Text under study

=== Begin Enclosure ===

Dr Robert Langer FREng, Winner of the Queen Elizabeth Prize for Engineering and the David H. Koch Institute Professor at MIT, USA, said:
"I think engineering is such a wonderful way to contribute to society. We’ve witnessed hundreds of students and fellows who have trained in our lab get great jobs at universities where they train future engineers or get jobs in industry where they use their engineering training to improve the world. I think the people who come to our lab do so, because they share the same mission I do - which is to create engineering principles that can make the world a better place."
Professor Dame Ann Dowling DBE FREng FRS, President, Royal Academy of Engineering, UK, said:
"Challenging perceptions that limit new entrants into engineering studies or the profession has long been an imperative for engineers and it is encouraging to see responses in the first QEPrize Create the Future Report that indicate a positive understanding of engineering and its potential."
Professor Reinhard Huettl, President of Acatech (National Academy of Science and Engineering), Germany, said:
"Young people in Germany and worldwide expect that engineering will focus on solving the world’s problems. They are increasingly interested in contributing to society."
Professor Frances Arnold, Professor of Chemical Engineering, Bioengineering and Biochemistry, Caltech, said:
"Sustainable energy technology is the basis of a sustainable society. Meeting growing needs and expectations will require real engineering creativity."
Professor John Hennessy, President, Stanford University, USA, said:
"The use of information technology for education has recently received great attention, and it is increasingly clear that online education can play a transformative role particularly in the developing world where educational institutions cannot meet the demand."
Paul Westbury CBE FREng, Group Technical Director, Laing O’Rourke, UK, said:
"To attract and retain the best and most diverse global talent, our profession must stand on its own two feet and continue to ignite imagination, showcase innovation, and shout about the positive impact that engineering has, and must have, on the world around us."
Narayana Murthy, Founder, Infosys, India, said:
"Globalisation is changing things. While much of the developed world continues to experience moderate interest in engineering careers, emerging economies are providing a new breeding ground for engineers."

=== End Enclosure ===

Things to do
a: Answer these questions using the statements on engineering:
(i) Which university does John Hennessy serve as President?
(ii) What report does Ann Dowling name as the source of responses showing a positive understanding of engineering?
(iii) According to Narayana Murthy, what is providing a new breeding ground for engineers?
b: Pick up the statements on engineering after Narayana Murthy's quotation and extend them with further text.

(Saved entries)
=== Begin Enclosure ===

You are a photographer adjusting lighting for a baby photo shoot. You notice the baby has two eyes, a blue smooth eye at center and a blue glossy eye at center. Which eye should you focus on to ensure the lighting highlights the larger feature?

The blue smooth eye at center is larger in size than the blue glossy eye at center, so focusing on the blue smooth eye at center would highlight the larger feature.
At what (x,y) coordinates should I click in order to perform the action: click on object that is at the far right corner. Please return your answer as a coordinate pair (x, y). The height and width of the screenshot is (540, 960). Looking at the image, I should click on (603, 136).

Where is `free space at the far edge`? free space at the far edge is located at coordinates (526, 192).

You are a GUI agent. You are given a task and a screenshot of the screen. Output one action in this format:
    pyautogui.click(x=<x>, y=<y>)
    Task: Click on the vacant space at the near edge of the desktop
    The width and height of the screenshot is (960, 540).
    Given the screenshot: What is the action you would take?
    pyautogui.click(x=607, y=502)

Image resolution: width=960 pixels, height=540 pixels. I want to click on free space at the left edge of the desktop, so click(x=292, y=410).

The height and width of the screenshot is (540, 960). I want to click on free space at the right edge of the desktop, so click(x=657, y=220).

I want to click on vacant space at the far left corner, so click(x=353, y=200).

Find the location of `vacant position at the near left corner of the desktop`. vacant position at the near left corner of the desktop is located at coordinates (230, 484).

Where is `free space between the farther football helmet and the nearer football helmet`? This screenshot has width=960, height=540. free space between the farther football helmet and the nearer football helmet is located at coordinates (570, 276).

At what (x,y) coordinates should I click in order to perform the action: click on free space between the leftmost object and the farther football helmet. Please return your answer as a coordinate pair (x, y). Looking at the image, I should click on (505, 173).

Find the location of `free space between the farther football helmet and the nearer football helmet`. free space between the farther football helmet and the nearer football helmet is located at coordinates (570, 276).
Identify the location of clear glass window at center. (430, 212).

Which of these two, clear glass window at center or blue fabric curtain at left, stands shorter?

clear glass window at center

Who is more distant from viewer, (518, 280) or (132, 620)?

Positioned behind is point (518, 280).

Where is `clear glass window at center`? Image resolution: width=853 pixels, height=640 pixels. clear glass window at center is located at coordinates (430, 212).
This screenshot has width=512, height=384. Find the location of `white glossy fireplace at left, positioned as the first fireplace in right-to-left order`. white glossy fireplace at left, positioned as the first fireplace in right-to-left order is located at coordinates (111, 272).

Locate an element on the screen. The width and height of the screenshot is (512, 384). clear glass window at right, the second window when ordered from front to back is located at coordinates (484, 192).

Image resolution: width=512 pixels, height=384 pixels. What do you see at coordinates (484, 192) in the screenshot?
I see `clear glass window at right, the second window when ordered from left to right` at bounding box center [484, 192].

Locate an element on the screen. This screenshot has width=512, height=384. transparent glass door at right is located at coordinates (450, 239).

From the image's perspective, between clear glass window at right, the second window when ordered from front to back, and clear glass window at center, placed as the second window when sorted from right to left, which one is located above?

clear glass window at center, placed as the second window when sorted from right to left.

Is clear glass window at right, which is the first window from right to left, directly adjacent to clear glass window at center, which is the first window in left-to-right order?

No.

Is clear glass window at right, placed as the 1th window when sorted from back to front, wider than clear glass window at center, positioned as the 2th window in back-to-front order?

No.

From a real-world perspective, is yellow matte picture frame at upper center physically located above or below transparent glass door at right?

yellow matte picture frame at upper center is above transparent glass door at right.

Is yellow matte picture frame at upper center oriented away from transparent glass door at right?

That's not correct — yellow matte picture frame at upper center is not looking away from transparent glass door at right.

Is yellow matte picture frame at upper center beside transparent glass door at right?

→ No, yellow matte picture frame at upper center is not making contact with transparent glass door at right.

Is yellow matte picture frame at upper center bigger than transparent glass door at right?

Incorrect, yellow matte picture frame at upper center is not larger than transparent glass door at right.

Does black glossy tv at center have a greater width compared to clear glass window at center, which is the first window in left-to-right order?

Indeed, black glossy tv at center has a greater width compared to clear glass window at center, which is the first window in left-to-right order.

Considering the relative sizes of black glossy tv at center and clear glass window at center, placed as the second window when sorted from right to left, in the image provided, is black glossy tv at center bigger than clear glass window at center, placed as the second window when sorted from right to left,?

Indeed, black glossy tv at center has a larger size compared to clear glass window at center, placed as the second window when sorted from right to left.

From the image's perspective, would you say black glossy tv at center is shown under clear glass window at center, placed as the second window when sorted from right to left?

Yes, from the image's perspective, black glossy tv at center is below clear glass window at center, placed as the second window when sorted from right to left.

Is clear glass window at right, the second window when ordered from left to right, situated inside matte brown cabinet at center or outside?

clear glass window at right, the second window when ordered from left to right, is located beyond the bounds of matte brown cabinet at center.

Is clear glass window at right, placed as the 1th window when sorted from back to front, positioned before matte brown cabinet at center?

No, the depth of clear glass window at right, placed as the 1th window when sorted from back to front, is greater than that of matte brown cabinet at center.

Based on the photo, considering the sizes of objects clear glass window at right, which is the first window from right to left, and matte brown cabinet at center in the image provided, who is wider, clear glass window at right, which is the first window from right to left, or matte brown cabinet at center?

=== End Enclosure ===

Expected responses
a:
(i) Stanford University
(ii) The first QEPrize Create the Future Report
(iii) Emerging economies

b:
Professor Viola Vogel, Head of the Laboratory of Applied Mechanobiology, ETH Zurich, Switzerland, said:
"Emerging economies (India, Turkey, China, and Brazil) have narrower gender gaps regarding the overall interest in engineering than the leading economies of the world."
Professor Lynn Gladden CBE FREng, Shell Professor of Chemical Engineering, University of Cambridge, UK, said:
"There is a huge opportunity to re-energise the current generation of young people in our schools, so that they see and relate to the excitement and opportunities which a career in engineering can bring."
Professor Hiroshi Komiyama, President, Engineering Academy, Japan, said:
"In Japan, young generations recognize the value of engineering in contributing to society. This recognition is important in our effort to promote the understanding of engineering widely, and it is seen as a hope for the future development of human resources."
Professor Sir Christopher Snowden FREng FRS, Vice-Chancellor, University of Southampton, UK, said:
"The UK could take steps to improving its ranking in the index by investing further in engineering education and training and creating visible opportunities for engineering careers. This would certainly require increasing the awareness of engineering and careers in schools and colleges and continuing to win the support of business and industry to promote engineering."
Dr Dan Mote, President, National Academy of Engineering, USA, said:
"The Create the Future Report shows how important it is to highlight the tremendous opportunities existing in engineering careers to attract the next generation."